Starring John Cusack, Alice Eve, Luke Evans

Directed by James McTeigue

Rated R



Y'guys remember what really made Iron Man (I promise I'm not just geeking out about The Avengers, there's a point here) so good?  It wasn't really the direction or the script, both of which were just okay.  It was that Robert Downey Jr. brought a character to life so strongly, it was able to elevate the entire film to greatness.  The Raven is the other side of that coin.  Pretty much everything about it is entrenched in mediocrity, with one exception: John Cusack.  He just sucks.  I have never seen a good actor give a more enthusiasm-draining performance then he does in this film.  He takes an average movie and turns it into an absolute chore.

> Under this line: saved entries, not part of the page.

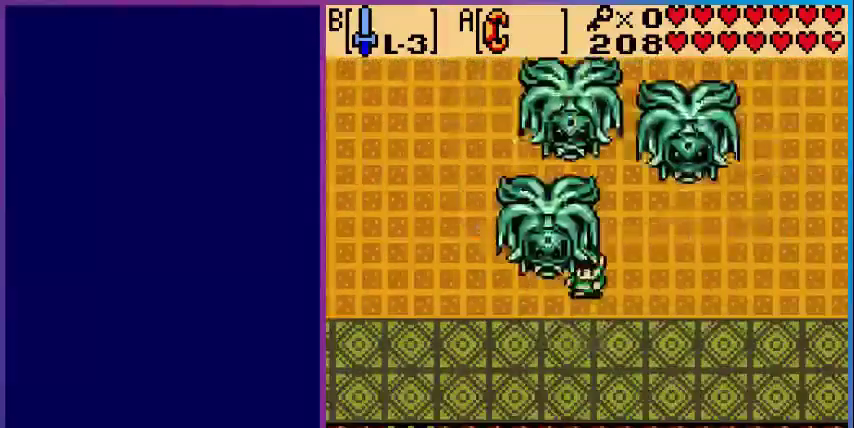
{"buttons": [], "events": []}
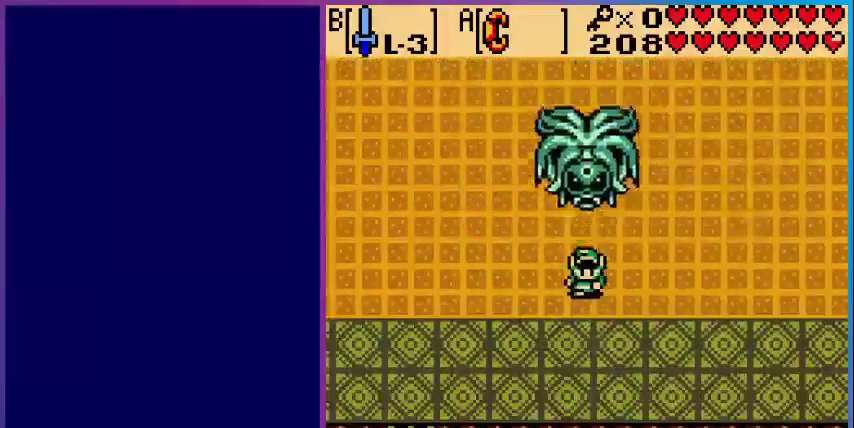
{"buttons": ["DPAD_RIGHT"], "events": [[200, "DPAD_DOWN", "down"], [400, "DPAD_DOWN", "up"], [400, "DPAD_RIGHT", "down"]]}
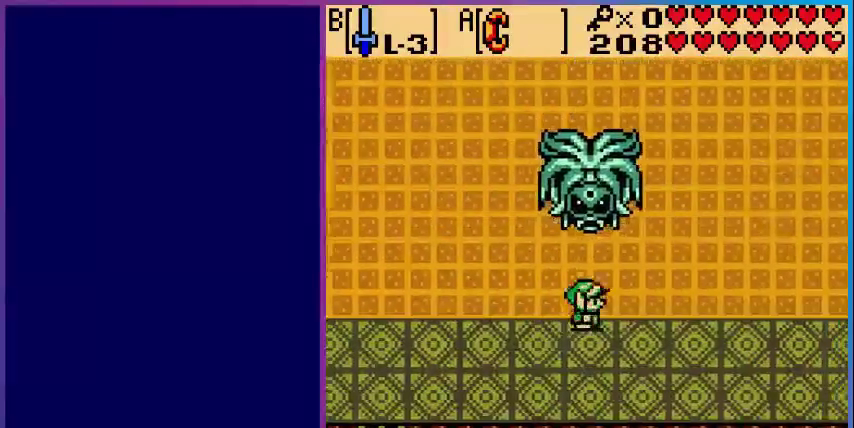
{"buttons": [], "events": [[40, "DPAD_UP", "down"], [80, "DPAD_RIGHT", "up"], [200, "B", "down"], [240, "DPAD_UP", "up"], [440, "B", "up"]]}
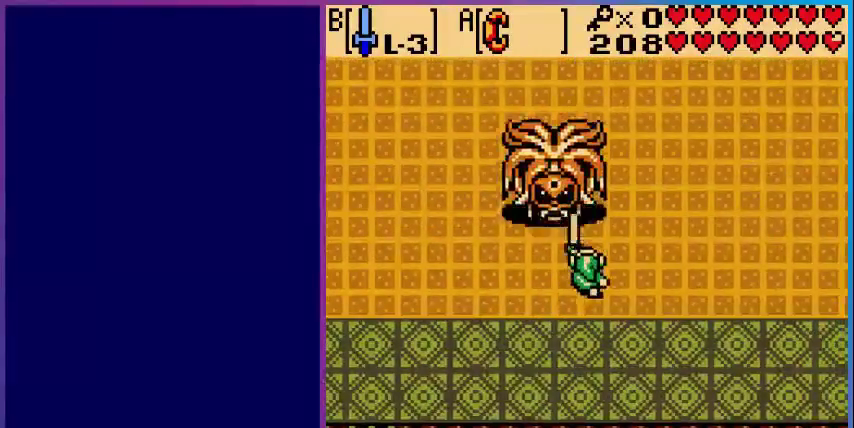
{"buttons": ["DPAD_LEFT"], "events": [[160, "DPAD_DOWN", "down"], [440, "DPAD_DOWN", "up"], [440, "DPAD_LEFT", "down"]]}
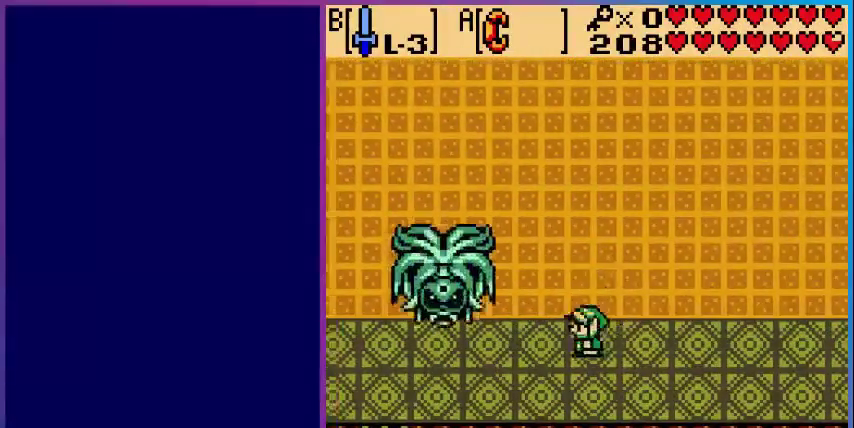
{"buttons": [], "events": [[200, "B", "down"], [240, "DPAD_LEFT", "up"], [480, "B", "up"]]}
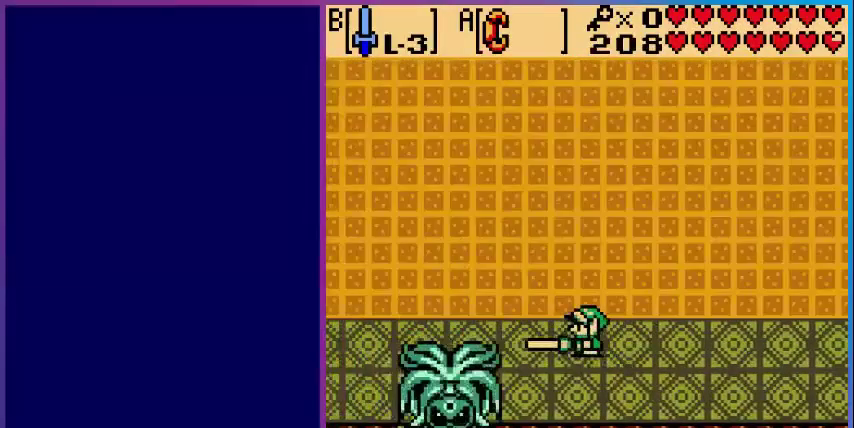
{"buttons": [], "events": [[160, "START", "down"], [240, "START", "up"]]}
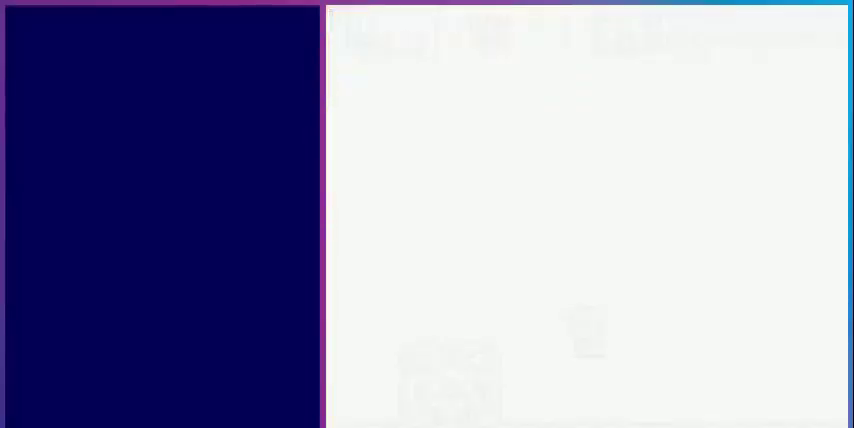
{"buttons": [], "events": []}
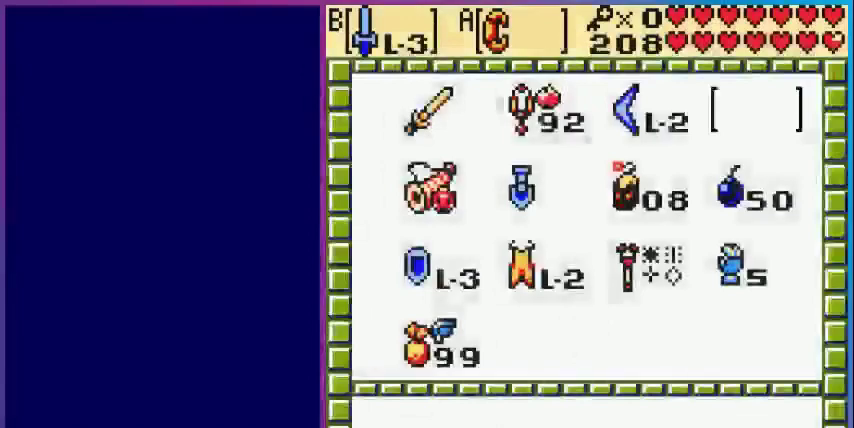
{"buttons": [], "events": []}
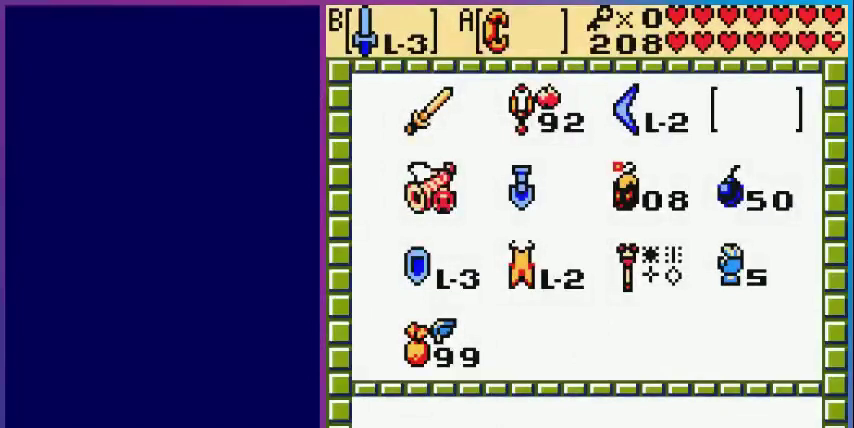
{"buttons": [], "events": [[240, "SELECT", "down"], [360, "SELECT", "up"]]}
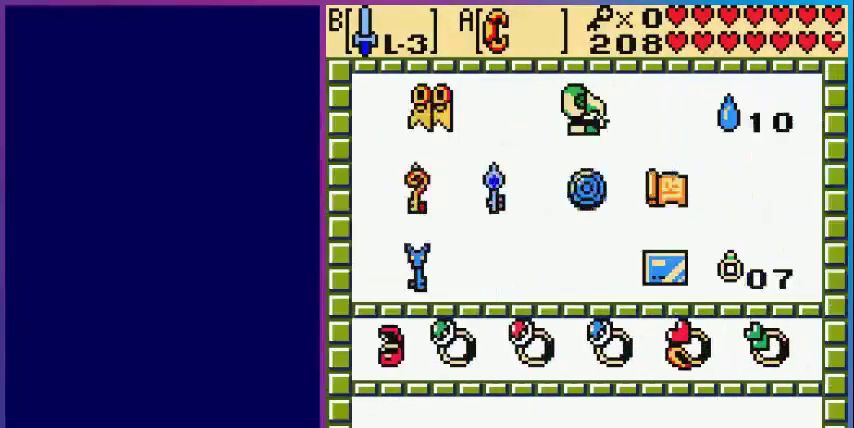
{"buttons": [], "events": []}
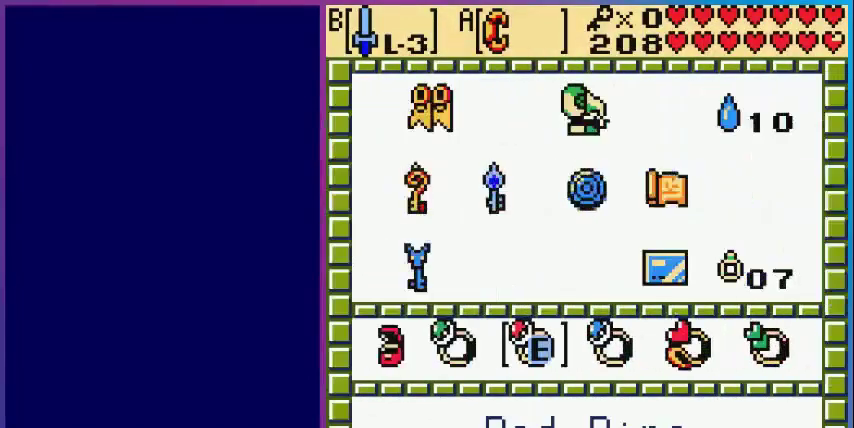
{"buttons": [], "events": [[280, "SELECT", "down"], [400, "SELECT", "up"]]}
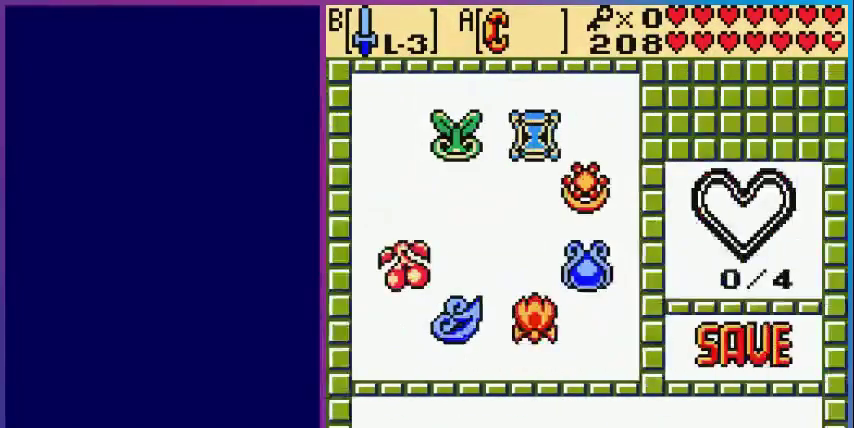
{"buttons": ["SELECT"], "events": [[440, "SELECT", "down"]]}
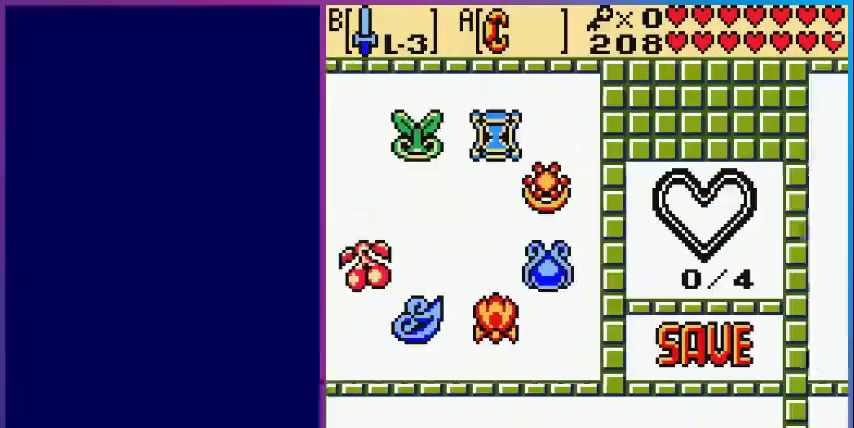
{"buttons": [], "events": [[80, "SELECT", "up"]]}
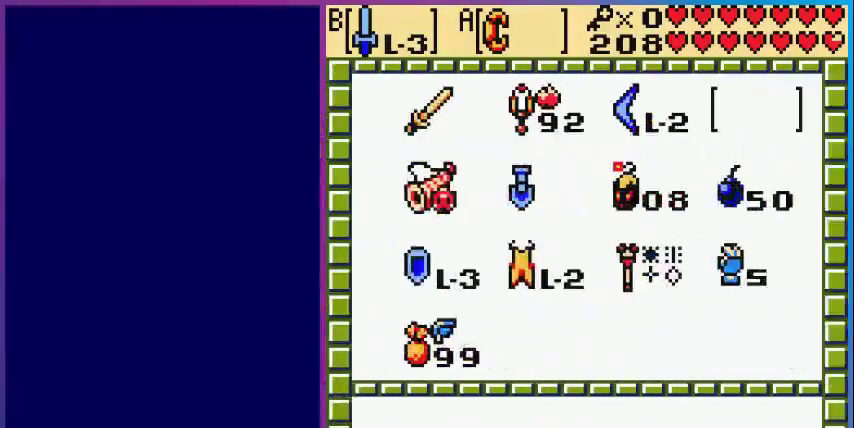
{"buttons": ["DPAD_LEFT"], "events": [[160, "DPAD_LEFT", "down"], [240, "DPAD_LEFT", "up"], [320, "DPAD_LEFT", "down"], [400, "DPAD_LEFT", "up"], [480, "DPAD_LEFT", "down"]]}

The Raven attempts to weave the mysterious death of legendary horror writer Edgar Allen Poe into a grissly murder mystery.  Corpses begin popping up around 19th century Baltimore, the means of death all seemingly taken straight from the pages of Poe's grizzly stories.  He's brought in as a suspect by the local detective (Luke Evans), but after he's cleared of the charges, he tags along to help solve the mystery.  The stakes are raised when Poe's fiance, Emily (Alice Eve), is kidnapped and made part of the equation.

A good chunk of the problem with the lead is just bad casting.  Cusack certainly looks the part of Edgar Allen Poe, but he's also one of those actors known largely for just playing himself.  That's one of the worst things to start with when you want me to believe that he's a 150 year old historical figure.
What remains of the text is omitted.